Ensuite, cet enjeu est d’autant plus vital qu’il n’est pas protégé par les fondements démocratiques. Ce que je vous dépeins ici n’est pas une lubie d’états autoritaires, éloignés dans le temps et dans l’espace de là où vous vivez. C’est ici, et maintenant, que tout se passe. La lutte contre le banditisme, le piratage, la pédopornographie ou le terrorisme, peut bien être légitime, elle ne doit pas servir de prétexte au quadrillage de toute une population, fantasme récurrent de tous les régimes autoritaires auxquels nous ne voulons nous identifier, ou nous soumettre.
Un État qui (se) permet le fichage numérique et méthodique de sa population est, pour moi, toujours déjà coupable d’autoritarisme. Ça ne suppose pas un « changement de pouvoir » ou l’émergence d’une dictature : c’est une situation qui dépasse le régime politique spécifique à nos états occidentaux.
En ces temps où la subversion est implacablement traquée, où chacun est vu comme un terroriste nazi pédophile en puissance devant prouver son innocence par sa mise à nu, il est bien difficile de prévoir si la fréquentation d’une page web de militants écologistes ne pourra pas, dans un futur plus ou moins proche, nous envoyer en prison sans passer par la case départ. Se cacher est un enjeu politique et moral, tout simplement, et doit être un but poursuivi pour lui-même.
Ayons tous quelque chose à cacher, nous-mêmes, et brouillons les pistes. Si nous ne pouvons être anonymes, soyons pseudonymes. Faisons attention à ce que nous disons sur des sites qui ne nous appartiennent pas, monnayés par des multinationales peu scrupuleuses, écoutés par des états paranoïaques.
Nous, citoyens, ne pouvons laisser notre liberté et la protection de notre vie privée être criminalisés. Nous ne devons pas croire que nous ne risquons rien si l’on a un comportement – avec beaucoup de guillemets encore une fois – normal et sain. Une horreur morale.
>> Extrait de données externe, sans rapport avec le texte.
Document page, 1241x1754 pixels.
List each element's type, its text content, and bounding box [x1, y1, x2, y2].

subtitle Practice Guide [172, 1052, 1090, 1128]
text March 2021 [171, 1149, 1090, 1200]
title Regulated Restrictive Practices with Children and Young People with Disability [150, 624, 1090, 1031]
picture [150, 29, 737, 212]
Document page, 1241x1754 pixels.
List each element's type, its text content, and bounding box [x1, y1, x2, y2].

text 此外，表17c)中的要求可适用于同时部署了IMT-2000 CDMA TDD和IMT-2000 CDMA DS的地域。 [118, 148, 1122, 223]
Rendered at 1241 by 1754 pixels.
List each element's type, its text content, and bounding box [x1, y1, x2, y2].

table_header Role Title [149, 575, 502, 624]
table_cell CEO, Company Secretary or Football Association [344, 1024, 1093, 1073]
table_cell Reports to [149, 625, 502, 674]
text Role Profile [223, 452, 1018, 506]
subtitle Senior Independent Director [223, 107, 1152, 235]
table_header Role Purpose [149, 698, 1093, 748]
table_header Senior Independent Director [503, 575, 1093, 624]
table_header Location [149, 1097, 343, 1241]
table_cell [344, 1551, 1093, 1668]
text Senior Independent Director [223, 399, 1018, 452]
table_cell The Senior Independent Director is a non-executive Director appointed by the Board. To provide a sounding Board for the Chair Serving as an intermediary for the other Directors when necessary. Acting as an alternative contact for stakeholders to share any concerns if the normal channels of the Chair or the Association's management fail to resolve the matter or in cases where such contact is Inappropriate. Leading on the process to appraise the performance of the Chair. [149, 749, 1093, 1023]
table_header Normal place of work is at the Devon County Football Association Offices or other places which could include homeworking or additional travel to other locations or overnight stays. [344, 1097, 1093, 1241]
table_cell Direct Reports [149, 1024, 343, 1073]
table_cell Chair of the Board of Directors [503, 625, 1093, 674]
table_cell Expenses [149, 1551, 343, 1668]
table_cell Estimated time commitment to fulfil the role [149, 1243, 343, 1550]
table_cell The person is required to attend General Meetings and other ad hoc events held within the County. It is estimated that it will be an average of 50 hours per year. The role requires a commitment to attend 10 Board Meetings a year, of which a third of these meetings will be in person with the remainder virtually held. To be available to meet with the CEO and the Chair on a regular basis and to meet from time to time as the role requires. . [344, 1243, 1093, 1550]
Qui décrétera cette normalité, cette sanité ? Sur quels critères ? Cette pensée est affolante pour moi, et ne peut être soumise à des lubies politiques ou économiques.
Nous devons agir et nous défendre, cela devient urgent, vital. Je finirai sur une citation :
Ceux qui sont prêts à abandonner une liberté fondamentale pour obtenir temporairement un peu de sécurité, ne méritent ni la liberté ni la sécurité. – Benjamin Franklin.Les exemples sont nombreux, et font ponctuellement l’actualité : - OWNI et Wikileaks qui publient une compilation de documents publics concernant des sociétés spécialisées dans l’écoute et l’analyse de données personnelles transitant sur le réseau ; - le site Reflets s’échinant à révéler la disposition d’une société française, Amesys, vendant des dispositifs d’écoute à l’échelle de pays entiers, comme la Lybie, le Qatar, … de façon opérationnelle ; - Le Guide d’autodéfense numérique qui brasse toute la problématique des traces informatiques qui pourraient être récupérée à votre insu, contre votre gré ; - un logiciel de chiffrement, Pretty Good Privacy, a longtemps été considéré par les États Unis d’Amérique comme une arme parce qu’elle ne pouvait en déchiffrer les résultats ;
Quelques œuvres de fiction qu’il est toujours bon de relire ou de revoir :
- Minority Report, chacun étant continuellement identifié, dans le moindre de ses déplacements, par une analyse de sa rétine ;
- Matin brun, de Franck Pavlof. Court, accessible, et instructif quant à la perte progressive de chacune de nos libertés.